§ **Description of the task**: Put each line of the listing, from its first line through the line that contains "res seront possibles en quelques heures. Le", into a JSON list of strings, one string per line, with both ends included and blank lines omitted.

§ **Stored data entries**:
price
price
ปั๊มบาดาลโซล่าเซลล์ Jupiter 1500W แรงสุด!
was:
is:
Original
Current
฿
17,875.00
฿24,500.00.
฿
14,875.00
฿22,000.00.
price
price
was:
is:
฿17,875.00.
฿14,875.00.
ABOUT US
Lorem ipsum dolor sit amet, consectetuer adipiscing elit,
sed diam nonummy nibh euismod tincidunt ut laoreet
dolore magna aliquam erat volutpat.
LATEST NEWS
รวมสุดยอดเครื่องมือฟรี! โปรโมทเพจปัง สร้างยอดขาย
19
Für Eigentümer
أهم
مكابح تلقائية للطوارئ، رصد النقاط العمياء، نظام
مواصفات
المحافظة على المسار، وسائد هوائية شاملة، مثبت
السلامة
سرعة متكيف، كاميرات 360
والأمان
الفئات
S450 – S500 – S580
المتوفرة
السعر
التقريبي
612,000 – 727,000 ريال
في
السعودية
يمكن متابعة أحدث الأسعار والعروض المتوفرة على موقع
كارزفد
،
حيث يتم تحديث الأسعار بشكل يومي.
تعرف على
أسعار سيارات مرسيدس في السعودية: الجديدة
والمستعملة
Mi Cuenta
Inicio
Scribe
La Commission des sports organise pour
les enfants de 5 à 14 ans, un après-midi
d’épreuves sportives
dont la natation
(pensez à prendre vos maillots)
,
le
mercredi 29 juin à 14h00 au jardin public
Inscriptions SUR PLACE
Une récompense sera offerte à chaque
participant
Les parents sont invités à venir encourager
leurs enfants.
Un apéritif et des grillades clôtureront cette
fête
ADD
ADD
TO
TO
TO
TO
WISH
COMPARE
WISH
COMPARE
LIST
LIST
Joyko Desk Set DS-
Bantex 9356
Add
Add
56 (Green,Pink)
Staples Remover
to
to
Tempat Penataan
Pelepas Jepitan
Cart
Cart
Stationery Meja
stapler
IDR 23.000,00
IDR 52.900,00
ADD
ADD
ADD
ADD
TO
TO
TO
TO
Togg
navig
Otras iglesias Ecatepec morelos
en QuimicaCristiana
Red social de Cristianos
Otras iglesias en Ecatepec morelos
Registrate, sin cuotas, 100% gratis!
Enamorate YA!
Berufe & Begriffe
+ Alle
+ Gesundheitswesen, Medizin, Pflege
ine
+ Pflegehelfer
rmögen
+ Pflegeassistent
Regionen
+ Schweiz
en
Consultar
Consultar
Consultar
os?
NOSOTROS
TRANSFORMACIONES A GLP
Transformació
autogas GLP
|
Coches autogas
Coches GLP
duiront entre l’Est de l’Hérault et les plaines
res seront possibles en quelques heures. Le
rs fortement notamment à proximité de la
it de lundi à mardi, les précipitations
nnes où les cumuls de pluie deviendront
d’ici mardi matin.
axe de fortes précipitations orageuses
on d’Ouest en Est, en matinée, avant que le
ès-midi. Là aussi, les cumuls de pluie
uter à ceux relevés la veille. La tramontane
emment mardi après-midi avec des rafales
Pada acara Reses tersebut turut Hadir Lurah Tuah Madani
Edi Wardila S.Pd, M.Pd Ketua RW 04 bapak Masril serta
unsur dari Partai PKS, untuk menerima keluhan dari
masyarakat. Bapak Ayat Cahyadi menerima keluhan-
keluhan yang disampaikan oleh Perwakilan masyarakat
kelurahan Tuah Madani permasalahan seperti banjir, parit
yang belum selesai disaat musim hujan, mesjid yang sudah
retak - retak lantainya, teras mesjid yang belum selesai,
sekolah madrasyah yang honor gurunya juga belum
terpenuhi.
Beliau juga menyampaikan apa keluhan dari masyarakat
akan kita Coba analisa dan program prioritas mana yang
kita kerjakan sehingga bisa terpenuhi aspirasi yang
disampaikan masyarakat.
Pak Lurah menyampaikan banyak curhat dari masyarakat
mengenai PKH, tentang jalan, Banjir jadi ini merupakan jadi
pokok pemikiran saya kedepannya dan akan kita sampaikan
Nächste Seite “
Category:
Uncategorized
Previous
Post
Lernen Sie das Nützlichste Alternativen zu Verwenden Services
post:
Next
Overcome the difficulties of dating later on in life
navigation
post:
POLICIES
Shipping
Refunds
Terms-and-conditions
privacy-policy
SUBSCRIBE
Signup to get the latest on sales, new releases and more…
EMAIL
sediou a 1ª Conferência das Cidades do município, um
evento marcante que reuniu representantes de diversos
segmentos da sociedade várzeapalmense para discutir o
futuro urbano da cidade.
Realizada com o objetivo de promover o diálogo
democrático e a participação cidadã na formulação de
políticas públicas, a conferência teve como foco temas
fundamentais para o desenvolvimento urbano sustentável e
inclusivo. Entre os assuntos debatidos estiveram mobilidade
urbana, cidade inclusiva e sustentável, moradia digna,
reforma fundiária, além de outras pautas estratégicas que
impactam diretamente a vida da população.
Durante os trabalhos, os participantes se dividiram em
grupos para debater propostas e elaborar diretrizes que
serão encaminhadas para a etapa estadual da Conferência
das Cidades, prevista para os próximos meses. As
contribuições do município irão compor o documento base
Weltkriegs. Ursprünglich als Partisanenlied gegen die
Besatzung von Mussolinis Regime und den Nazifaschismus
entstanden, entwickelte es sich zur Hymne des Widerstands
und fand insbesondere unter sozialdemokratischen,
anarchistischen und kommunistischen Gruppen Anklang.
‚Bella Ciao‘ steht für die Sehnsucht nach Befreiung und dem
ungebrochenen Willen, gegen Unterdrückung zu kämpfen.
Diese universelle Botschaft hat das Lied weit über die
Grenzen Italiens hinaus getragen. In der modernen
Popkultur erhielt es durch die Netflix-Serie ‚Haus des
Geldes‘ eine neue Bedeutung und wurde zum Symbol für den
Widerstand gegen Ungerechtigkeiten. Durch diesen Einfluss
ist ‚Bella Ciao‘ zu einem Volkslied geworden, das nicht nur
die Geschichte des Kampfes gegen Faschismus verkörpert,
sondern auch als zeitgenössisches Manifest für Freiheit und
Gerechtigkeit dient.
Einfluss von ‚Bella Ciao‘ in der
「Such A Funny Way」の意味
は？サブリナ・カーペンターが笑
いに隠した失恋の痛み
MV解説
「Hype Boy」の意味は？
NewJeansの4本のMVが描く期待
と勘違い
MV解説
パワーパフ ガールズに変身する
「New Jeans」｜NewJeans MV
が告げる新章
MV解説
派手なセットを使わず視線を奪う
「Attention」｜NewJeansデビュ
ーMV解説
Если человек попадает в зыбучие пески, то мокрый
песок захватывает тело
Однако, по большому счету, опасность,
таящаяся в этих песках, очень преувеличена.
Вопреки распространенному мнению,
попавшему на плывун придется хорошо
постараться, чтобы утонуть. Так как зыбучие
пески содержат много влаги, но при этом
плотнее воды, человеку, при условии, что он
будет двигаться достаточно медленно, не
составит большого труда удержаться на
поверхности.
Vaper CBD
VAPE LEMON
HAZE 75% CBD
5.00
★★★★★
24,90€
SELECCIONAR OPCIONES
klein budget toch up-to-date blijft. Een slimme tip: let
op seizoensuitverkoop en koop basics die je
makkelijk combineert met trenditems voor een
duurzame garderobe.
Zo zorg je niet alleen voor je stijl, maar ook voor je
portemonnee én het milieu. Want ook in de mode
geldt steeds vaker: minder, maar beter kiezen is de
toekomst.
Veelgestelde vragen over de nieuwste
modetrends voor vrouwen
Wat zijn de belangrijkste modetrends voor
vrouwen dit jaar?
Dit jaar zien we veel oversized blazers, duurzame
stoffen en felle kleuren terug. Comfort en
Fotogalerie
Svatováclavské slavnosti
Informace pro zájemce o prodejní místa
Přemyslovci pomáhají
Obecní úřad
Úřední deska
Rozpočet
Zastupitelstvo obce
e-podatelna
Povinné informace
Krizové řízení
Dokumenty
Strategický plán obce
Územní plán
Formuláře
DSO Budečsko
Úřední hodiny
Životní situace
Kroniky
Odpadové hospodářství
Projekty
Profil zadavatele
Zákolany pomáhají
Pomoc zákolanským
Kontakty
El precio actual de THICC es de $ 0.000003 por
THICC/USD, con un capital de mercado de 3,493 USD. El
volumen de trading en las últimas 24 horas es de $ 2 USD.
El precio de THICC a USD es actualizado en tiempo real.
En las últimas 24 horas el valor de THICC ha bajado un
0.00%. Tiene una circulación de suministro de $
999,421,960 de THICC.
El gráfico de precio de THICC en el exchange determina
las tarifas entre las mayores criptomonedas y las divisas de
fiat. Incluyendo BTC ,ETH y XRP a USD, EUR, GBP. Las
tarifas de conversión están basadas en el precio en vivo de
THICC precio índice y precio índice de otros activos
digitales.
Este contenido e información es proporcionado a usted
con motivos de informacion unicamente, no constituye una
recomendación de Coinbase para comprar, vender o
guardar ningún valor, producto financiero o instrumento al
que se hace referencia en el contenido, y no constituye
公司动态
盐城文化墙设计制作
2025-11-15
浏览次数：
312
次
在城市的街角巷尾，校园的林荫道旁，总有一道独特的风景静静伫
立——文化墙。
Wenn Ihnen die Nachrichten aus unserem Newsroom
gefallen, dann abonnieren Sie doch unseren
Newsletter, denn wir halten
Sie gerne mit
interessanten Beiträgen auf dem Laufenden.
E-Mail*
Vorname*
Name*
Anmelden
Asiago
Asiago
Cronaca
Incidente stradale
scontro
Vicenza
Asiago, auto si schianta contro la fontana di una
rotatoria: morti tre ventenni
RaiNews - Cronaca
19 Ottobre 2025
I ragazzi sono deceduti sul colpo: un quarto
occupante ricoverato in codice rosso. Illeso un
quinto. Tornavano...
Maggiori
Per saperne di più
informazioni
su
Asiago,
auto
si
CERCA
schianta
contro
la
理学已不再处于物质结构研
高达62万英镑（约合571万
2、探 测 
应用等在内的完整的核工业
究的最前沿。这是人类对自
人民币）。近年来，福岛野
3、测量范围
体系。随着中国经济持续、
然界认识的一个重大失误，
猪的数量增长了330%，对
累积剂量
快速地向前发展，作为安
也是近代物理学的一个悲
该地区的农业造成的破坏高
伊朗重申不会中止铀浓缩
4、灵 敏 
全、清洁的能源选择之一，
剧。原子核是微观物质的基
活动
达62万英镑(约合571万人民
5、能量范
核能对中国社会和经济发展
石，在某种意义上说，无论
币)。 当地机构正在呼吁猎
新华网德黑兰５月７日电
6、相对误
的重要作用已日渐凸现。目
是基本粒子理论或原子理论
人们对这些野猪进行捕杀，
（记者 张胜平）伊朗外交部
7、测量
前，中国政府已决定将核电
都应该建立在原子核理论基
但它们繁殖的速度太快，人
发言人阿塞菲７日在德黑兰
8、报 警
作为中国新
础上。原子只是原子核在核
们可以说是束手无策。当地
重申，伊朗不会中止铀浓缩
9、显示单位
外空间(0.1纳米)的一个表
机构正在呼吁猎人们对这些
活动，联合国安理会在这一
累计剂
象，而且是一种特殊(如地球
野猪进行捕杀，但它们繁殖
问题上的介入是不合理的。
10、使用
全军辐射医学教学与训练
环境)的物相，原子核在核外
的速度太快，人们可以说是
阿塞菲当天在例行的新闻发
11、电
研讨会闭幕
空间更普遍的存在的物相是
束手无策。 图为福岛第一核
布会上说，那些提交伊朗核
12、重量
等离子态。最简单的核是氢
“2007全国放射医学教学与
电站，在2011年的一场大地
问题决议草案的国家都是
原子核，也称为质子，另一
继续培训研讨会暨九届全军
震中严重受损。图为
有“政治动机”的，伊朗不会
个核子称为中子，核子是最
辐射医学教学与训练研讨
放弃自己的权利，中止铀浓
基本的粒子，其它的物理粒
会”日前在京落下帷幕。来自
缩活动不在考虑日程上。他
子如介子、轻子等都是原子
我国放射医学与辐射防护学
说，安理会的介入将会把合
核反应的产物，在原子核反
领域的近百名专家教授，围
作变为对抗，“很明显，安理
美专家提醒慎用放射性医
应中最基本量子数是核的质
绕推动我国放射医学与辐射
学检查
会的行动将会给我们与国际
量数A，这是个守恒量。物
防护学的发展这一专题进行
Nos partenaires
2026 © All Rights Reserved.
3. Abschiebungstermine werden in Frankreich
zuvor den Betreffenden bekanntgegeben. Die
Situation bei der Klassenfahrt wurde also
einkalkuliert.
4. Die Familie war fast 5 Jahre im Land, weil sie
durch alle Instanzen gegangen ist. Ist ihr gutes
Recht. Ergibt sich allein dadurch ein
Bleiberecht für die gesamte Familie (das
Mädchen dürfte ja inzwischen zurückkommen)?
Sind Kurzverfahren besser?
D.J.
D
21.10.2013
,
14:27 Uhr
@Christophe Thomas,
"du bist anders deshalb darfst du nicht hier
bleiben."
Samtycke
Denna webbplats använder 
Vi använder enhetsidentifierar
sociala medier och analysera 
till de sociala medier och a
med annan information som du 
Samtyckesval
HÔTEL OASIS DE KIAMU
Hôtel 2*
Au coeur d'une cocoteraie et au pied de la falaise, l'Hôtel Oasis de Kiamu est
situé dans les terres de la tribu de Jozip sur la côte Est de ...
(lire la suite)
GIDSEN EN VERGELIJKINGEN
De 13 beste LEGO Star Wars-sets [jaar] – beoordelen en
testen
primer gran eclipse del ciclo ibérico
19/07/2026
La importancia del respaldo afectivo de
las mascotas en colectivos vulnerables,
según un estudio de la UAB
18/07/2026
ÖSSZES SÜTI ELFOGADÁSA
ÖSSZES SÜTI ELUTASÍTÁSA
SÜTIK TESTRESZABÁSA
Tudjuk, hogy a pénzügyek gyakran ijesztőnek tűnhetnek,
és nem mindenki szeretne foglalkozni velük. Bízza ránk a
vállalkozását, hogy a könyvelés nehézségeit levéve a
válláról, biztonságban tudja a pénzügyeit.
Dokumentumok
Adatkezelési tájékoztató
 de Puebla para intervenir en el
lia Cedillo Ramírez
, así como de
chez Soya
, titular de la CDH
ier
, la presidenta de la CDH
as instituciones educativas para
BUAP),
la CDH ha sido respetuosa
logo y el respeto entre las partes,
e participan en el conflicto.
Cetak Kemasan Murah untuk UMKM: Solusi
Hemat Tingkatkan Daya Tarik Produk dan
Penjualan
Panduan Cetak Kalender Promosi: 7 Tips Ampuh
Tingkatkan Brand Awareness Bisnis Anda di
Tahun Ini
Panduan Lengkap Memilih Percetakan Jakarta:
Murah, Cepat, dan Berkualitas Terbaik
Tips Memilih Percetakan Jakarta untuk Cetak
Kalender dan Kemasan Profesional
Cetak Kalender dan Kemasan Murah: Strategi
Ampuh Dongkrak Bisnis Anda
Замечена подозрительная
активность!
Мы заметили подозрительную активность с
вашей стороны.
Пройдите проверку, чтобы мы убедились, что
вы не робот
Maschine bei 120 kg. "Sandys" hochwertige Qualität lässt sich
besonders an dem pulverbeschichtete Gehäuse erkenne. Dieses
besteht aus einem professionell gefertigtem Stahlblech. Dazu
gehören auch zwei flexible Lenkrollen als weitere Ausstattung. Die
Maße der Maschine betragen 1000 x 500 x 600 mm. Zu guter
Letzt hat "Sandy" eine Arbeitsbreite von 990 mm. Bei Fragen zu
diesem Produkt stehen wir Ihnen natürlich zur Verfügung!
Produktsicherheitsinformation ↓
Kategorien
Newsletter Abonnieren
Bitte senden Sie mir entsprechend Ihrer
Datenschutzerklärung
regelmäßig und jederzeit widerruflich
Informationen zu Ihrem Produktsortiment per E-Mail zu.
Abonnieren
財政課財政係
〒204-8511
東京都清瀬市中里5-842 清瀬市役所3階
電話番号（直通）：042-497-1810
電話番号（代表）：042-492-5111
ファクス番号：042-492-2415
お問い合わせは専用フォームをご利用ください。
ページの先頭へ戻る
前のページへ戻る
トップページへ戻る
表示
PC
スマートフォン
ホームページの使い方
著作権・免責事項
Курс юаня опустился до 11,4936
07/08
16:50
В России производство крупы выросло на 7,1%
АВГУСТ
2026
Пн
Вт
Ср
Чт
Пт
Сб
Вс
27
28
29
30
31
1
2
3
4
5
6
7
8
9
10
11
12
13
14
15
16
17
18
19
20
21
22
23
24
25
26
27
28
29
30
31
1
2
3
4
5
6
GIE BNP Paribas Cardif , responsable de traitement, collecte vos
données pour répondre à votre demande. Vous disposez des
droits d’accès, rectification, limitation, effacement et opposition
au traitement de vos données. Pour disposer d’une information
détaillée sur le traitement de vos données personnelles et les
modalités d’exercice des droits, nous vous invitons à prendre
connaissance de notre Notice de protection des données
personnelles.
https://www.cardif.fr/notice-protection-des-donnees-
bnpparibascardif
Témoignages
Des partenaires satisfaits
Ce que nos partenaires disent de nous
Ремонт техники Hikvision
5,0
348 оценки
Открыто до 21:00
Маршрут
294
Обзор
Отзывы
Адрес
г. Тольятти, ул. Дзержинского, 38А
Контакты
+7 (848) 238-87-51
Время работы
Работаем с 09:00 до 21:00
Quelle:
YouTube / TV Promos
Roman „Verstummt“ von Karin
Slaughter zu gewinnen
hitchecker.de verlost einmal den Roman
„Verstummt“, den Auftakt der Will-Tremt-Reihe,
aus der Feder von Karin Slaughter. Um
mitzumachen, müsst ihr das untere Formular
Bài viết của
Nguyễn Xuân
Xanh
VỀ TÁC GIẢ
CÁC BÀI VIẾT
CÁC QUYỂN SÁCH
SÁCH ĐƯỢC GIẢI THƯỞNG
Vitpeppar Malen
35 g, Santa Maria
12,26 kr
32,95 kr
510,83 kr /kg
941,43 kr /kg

§ **Task solution**:
[
  "price",
  "price",
  "ปั๊มบาดาลโซล่าเซลล์ Jupiter 1500W แรงสุด!",
  "was:",
  "is:",
  "Original",
  "Current",
  "฿",
  "17,875.00",
  "฿24,500.00.",
  "฿",
  "14,875.00",
  "฿22,000.00.",
  "price",
  "price",
  "was:",
  "is:",
  "฿17,875.00.",
  "฿14,875.00.",
  "ABOUT US",
  "Lorem ipsum dolor sit amet, consectetuer adipiscing elit,",
  "sed diam nonummy nibh euismod tincidunt ut laoreet",
  "dolore magna aliquam erat volutpat.",
  "LATEST NEWS",
  "รวมสุดยอดเครื่องมือฟรี! โปรโมทเพจปัง สร้างยอดขาย",
  "19",
  "Für Eigentümer",
  "أهم",
  "مكابح تلقائية للطوارئ، رصد النقاط العمياء، نظام",
  "مواصفات",
  "المحافظة على المسار، وسائد هوائية شاملة، مثبت",
  "السلامة",
  "سرعة متكيف، كاميرات 360",
  "والأمان",
  "الفئات",
  "S450 – S500 – S580",
  "المتوفرة",
  "السعر",
  "التقريبي",
  "612,000 – 727,000 ريال",
  "في",
  "السعودية",
  "يمكن متابعة أحدث الأسعار والعروض المتوفرة على موقع",
  "كارزفد",
  "،",
  "حيث يتم تحديث الأسعار بشكل يومي.",
  "تعرف على",
  "أسعار سيارات مرسيدس في السعودية: الجديدة",
  "والمستعملة",
  "Mi Cuenta",
  "Inicio",
  "Scribe",
  "La Commission des sports organise pour",
  "les enfants de 5 à 14 ans, un après-midi",
  "d’épreuves sportives",
  "dont la natation",
  "(pensez à prendre vos maillots)",
  ",",
  "le",
  "mercredi 29 juin à 14h00 au jardin public",
  "Inscriptions SUR PLACE",
  "Une récompense sera offerte à chaque",
  "participant",
  "Les parents sont invités à venir encourager",
  "leurs enfants.",
  "Un apéritif et des grillades clôtureront cette",
  "fête",
  "ADD",
  "ADD",
  "TO",
  "TO",
  "TO",
  "TO",
  "WISH",
  "COMPARE",
  "WISH",
  "COMPARE",
  "LIST",
  "LIST",
  "Joyko Desk Set DS-",
  "Bantex 9356",
  "Add",
  "Add",
  "56 (Green,Pink)",
  "Staples Remover",
  "to",
  "to",
  "Tempat Penataan",
  "Pelepas Jepitan",
  "Cart",
  "Cart",
  "Stationery Meja",
  "stapler",
  "IDR 23.000,00",
  "IDR 52.900,00",
  "ADD",
  "ADD",
  "ADD",
  "ADD",
  "TO",
  "TO",
  "TO",
  "TO",
  "Togg",
  "navig",
  "Otras iglesias Ecatepec morelos",
  "en QuimicaCristiana",
  "Red social de Cristianos",
  "Otras iglesias en Ecatepec morelos",
  "Registrate, sin cuotas, 100% gratis!",
  "Enamorate YA!",
  "Berufe & Begriffe",
  "+ Alle",
  "+ Gesundheitswesen, Medizin, Pflege",
  "ine",
  "+ Pflegehelfer",
  "rmögen",
  "+ Pflegeassistent",
  "Regionen",
  "+ Schweiz",
  "en",
  "Consultar",
  "Consultar",
  "Consultar",
  "os?",
  "NOSOTROS",
  "TRANSFORMACIONES A GLP",
  "Transformació",
  "autogas GLP",
  "|",
  "Coches autogas",
  "Coches GLP",
  "duiront entre l’Est de l’Hérault et les plaines",
  "res seront possibles en quelques heures. Le"
]